### EXERCISE OBJECTIVE
Output as a numbered list the lines starting at the one containing "In today's work" and ending at the one containing "### Literature Review", leaving out blank lines.

### DATA FOR THIS EXERCISE
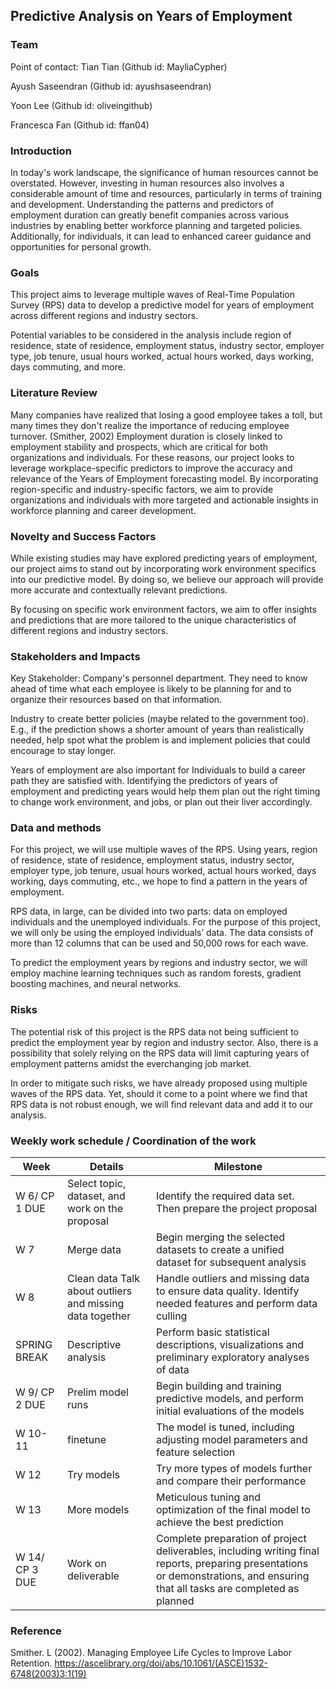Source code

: ## Predictive Analysis on Years of Employment

### Team

Point of contact: Tian Tian (Github id: MayliaCypher)

Ayush Saseendran (Github id: ayushsaseendran)

Yoon Lee (Github id: oliveingithub)

Francesca Fan (Github id: ffan04)

### Introduction

In today's work landscape, the significance of human resources cannot be overstated. However, investing in human resources also involves a considerable amount of time and resources, particularly in terms of training and development. Understanding the patterns and predictors of employment duration can greatly benefit companies across various industries by enabling better workforce planning and targeted policies. Additionally, for individuals, it can lead to enhanced career guidance and opportunities for personal growth.

### Goals

This project aims to leverage multiple waves of Real-Time Population Survey (RPS) data to develop a predictive model for years of employment across different regions and industry sectors.

Potential variables to be considered in the analysis include region of residence, state of residence, employment status, industry sector, employer type, job tenure, usual hours worked, actual hours worked, days working, days commuting, and more.

### Literature Review

Many companies have realized that losing a good employee takes a toll, but many times they don't realize the importance of reducing employee turnover. (Smither, 2002) Employment duration is closely linked to employment stability and prospects, which are critical for both organizations and individuals.
For these reasons, our project looks to leverage workplace-specific predictors to improve the accuracy and relevance of the Years of Employment forecasting model. By incorporating region-specific and industry-specific factors, we aim to provide organizations and individuals with more targeted and actionable insights in workforce planning and career development.

### Novelty and Success Factors

While existing studies may have explored predicting years of employment, our project aims to stand out by incorporating work environment specifics into our predictive model. By doing so, we believe our approach will provide more accurate and contextually relevant predictions.

By focusing on specific work environment factors, we aim to offer insights and predictions that are more tailored to the unique characteristics of different regions and industry sectors.

### Stakeholders and Impacts

Key Stakeholder: Company's personnel department. They need to know ahead of time what each employee is likely to be planning for and to organize their resources based on that information.

Industry to create better policies (maybe related to the government too). E.g., if the prediction shows a shorter amount of years than realistically needed, help spot what the problem is and implement policies that could encourage to stay longer. 

Years of employment are also important for Individuals to build a career path they are satisfied with. Identifying the predictors of years of employment and predicting years would help them plan out the right timing to change work environment, and jobs, or plan out their liver accordingly. 

### Data and methods 

For this project, we will use multiple waves of the RPS. Using years, region of residence, state of residence, employment status, industry sector, employer type, job tenure, usual hours worked, actual hours worked, days working, days commuting, etc., we hope to find a pattern in the years of employment. 

RPS data, in large, can be divided into two parts: data on employed individuals and the unemployed individuals. For the purpose of this project, we will only be using the employed individuals’ data. The data consists of more than 12 columns that can be used and 50,000 rows for each wave. 

To predict the employment years by regions and industry sector, we will employ machine learning techniques such as random forests, gradient boosting machines, and neural networks. 

### Risks 

The potential risk of this project is the RPS data not being sufficient to predict the employment year by region and industry sector. Also, there is a possibility that solely relying on the RPS data will limit capturing years of employment patterns amidst the everchanging job market. 

In order to mitigate such risks, we have already proposed using multiple waves of the RPS data. Yet, should it come to a point where we find that RPS data is not robust enough, we will find relevant data and add it to our analysis. 

### Weekly work schedule / Coordination of the work
					
| Week              | Details                  |Milestone|
|---|---|---|
| W 6/ CP 1 DUE   | Select topic, dataset, and work on the proposal   |  Identify the required data set. Then prepare the project proposal |
| W 7  | Merge data | Begin merging the selected datasets to create a unified dataset for subsequent analysis |
| W 8 | Clean data	Talk about outliers and missing data together   | Handle outliers and missing data to ensure data quality. Identify needed features and perform data culling |
| SPRING BREAK | Descriptive analysis    | Perform basic statistical descriptions, visualizations and preliminary exploratory analyses of data |
| W 9/ CP 2 DUE | Prelim model runs	| Begin building and training predictive models, and perform initial evaluations of the models |
| W 10-11 | finetune  | The model is tuned, including adjusting model parameters and feature selection |
| W 12 |  Try models  | Try more types of models further and compare their performance |
| W 13 | More models  | Meticulous tuning and optimization of the final model to achieve the best prediction |
| W 14/ CP 3 DUE | Work on deliverable | Complete preparation of project deliverables, including writing final reports, preparing presentations or demonstrations, and ensuring that all tasks are completed as planned |

### Reference 

Smither. L (2002). Managing Employee Life Cycles to Improve Labor Retention. https://ascelibrary.org/doi/abs/10.1061/(ASCE)1532-6748(2003)3:1(19)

### RESPONSE FOR THIS EXERCISE
1. In today's work landscape, the significance of human resources cannot be overstated. However, investing in human resources also involves a considerable amount of time and resources, particularly in terms of training and development. Understanding the patterns and predictors of employment duration can greatly benefit companies across various industries by enabling better workforce planning and targeted policies. Additionally, for individuals, it can lead to enhanced career guidance and opportunities for personal growth.
2. ### Goals
3. This project aims to leverage multiple waves of Real-Time Population Survey (RPS) data to develop a predictive model for years of employment across different regions and industry sectors.
4. Potential variables to be considered in the analysis include region of residence, state of residence, employment status, industry sector, employer type, job tenure, usual hours worked, actual hours worked, days working, days commuting, and more.
5. ### Literature Review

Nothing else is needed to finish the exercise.